■ Source passage:
------------------------------
Intel IOMeter: SequentialRead

The second synthetic pattern is SequentialRead. Here the controller receives read requests (queue=4) of the varying size (from 512Byte to 1MB).

Let's split the results obtained in two groups. The first group will include the results shown by JBOD and RAID0 arrays:

Despite all our expectations the controller didn't show any super-performance. Although this is dual-chip controller and each hard drive has its own IDE channel (which eliminates the situation when two HDDs clash against one another being connected to a single cable), TX4 controller performance in SequentialRead pattern appeared just a little bit higher than that of any dual-channel controller.

And in the next diagram we can see the graphs for RAID1 and RAID01 arrays:

Here we can see the following regularity. You can notice that the graphs start having "problems" when the requested data block reaches 64KB for RAID1 (64KB is a stripe block size and at the same time it is the biggest data block to be addressed by a single ATA-command) and 128KB for RAID01 (i.e. again 64KB for each HDD of the stripe pair).

It is quite possible that the interleaving of writes to each element of the mirrored pair suggested by Promise works "inversely" here. If it is true, there shouldn't be any problems with the writes…

Intel IOMeter: SequentialWrite



As we see, there are no real problems here, but the write speed onto 2-, 3- and 4-HDD RAID0 arrays cannot make up for the effort and time spent on creating them.

The same thing happens to RAID1 and RAID01: the performance is low. It looks as if the bridge was limiting the controller performance in tasks requiring intensive data transfer.

Intel IOMeter: WorkStation

This patterns emulates the user's work with different applications in NTFS5:



What we see here contradicts with the widely spread opinion that RAID is not needed for work in Windows apps. However, the bigger is the queue depth (read: the bigger is the workload), the more evident is the efficiency of the RAID0 array. RAID1 array competes with 2-HDD RAID0, and RAID01 struggles with 3-HDD RAID0.

Intel IOMeter: StorageReview Patterns 2002

So, now we have finally come to server patterns:



Note that as soon as the workload becomes more or less serious, RAID0 arrays become much more efficient than the single HDD. The performance of 4-HDD RAID0 appeared at least three times as high as that of a single hard disk drive. And do you remember the tests of IDE RAID controllers we carried out a year ago? Could we even dream of speeds like that then?
------------------------------
■ Study material:
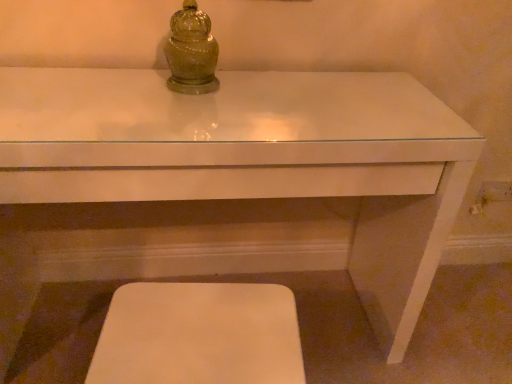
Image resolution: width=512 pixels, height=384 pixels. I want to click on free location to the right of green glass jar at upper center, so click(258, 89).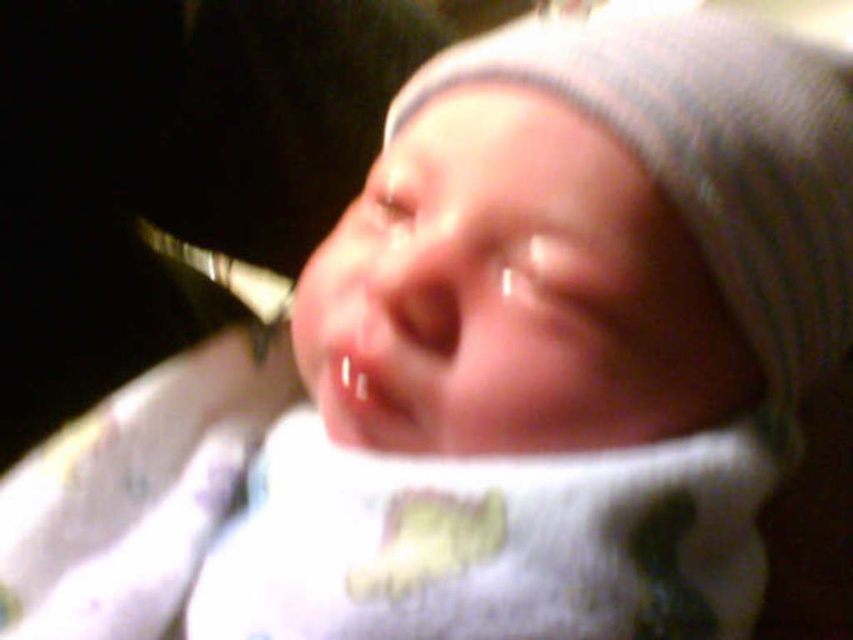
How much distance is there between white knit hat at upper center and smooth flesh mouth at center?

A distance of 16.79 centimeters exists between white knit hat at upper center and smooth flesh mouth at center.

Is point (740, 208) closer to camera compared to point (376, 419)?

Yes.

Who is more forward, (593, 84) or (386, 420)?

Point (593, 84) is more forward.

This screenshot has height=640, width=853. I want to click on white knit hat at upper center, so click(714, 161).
------------------------------
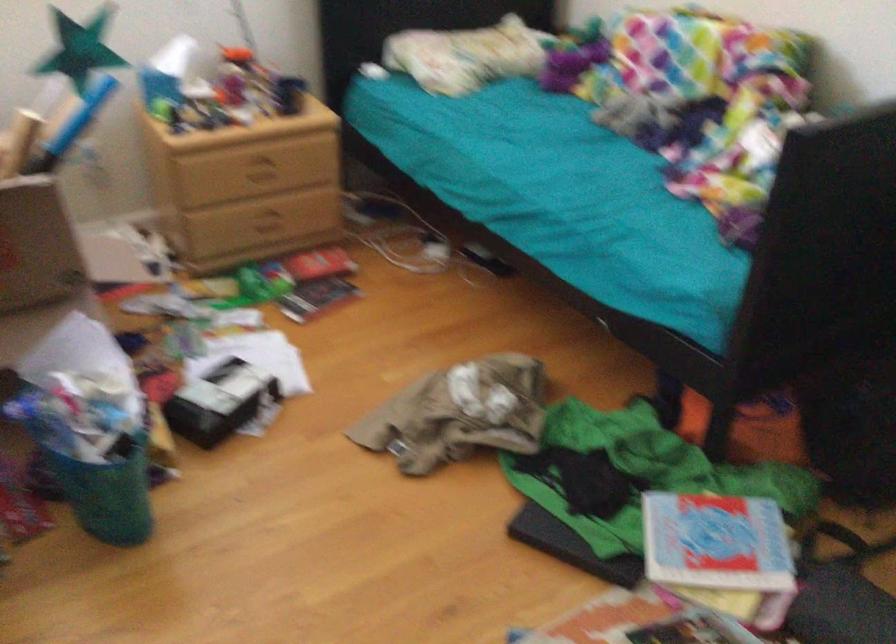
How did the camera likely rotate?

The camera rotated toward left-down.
------------------------------
■ Problem set:
A. From the RAID controller review, return the passage from "Intel IOMeter: SequentialRead" up to and including "512Byte to 1MB).".
B. According to the RAID controller review, how did the performance of the 4-HDD RAID0 array in the server patterns compare with that of a single hard disk drive?
C. Write what comes next in the RAID controller review, picking up after its final sentence.

■ Expected responses:
A.
Intel IOMeter: SequentialRead

The second synthetic pattern is SequentialRead. Here the controller receives read requests (queue=4) of the varying size (from 512Byte to 1MB).

B. It was at least three times as high as that of a single hard disk drive.

C.
RAID01 performance is noticeably higher than that of RAID0 of 3 HDDs and it is also a great move forward. Remember what Armstrong said: "it is a small step for a person but a huge move for the whole mankind".

As we remember, WebServer pattern is very interesting because is includes only reads. Combined with Promise's alternating reading from the two elements of the mirrored pair these produced very interesting results.

Look: RAID1 array easily outpaces RAID0 array of 2 drives under all workloads. The same thing is valid for RAID01 and RAID0 of 4 HDDs. Unbelievable! :) But true.

As we have already seen above when we discussed the results of the DataBase pattern, RAID01 and RAID1 arrays implemented by Promise FastTRAK100 TX4 controller are faster than RAID0 of 2 or 4 hard disk drives for the cases with small writes share. And this is exactly the mode for the webservers.

Conclusion

Although this review a slightly late it appeared right after the competitor :)

This test session of Promise FastTRAK100 TX4 helped me to get rid of highly unpleasant reminiscence. However, the test are usually aimed not at the moral satisfaction, but at figuring out highs and lows of the product. Let's do it then:

Highs:

  • Excellent scalability in RAID0;
  • Beautiful performance in RAID1;
  • Brilliant operation in RAID01.

Lows:

  • Low performance in SequentialWrite modes.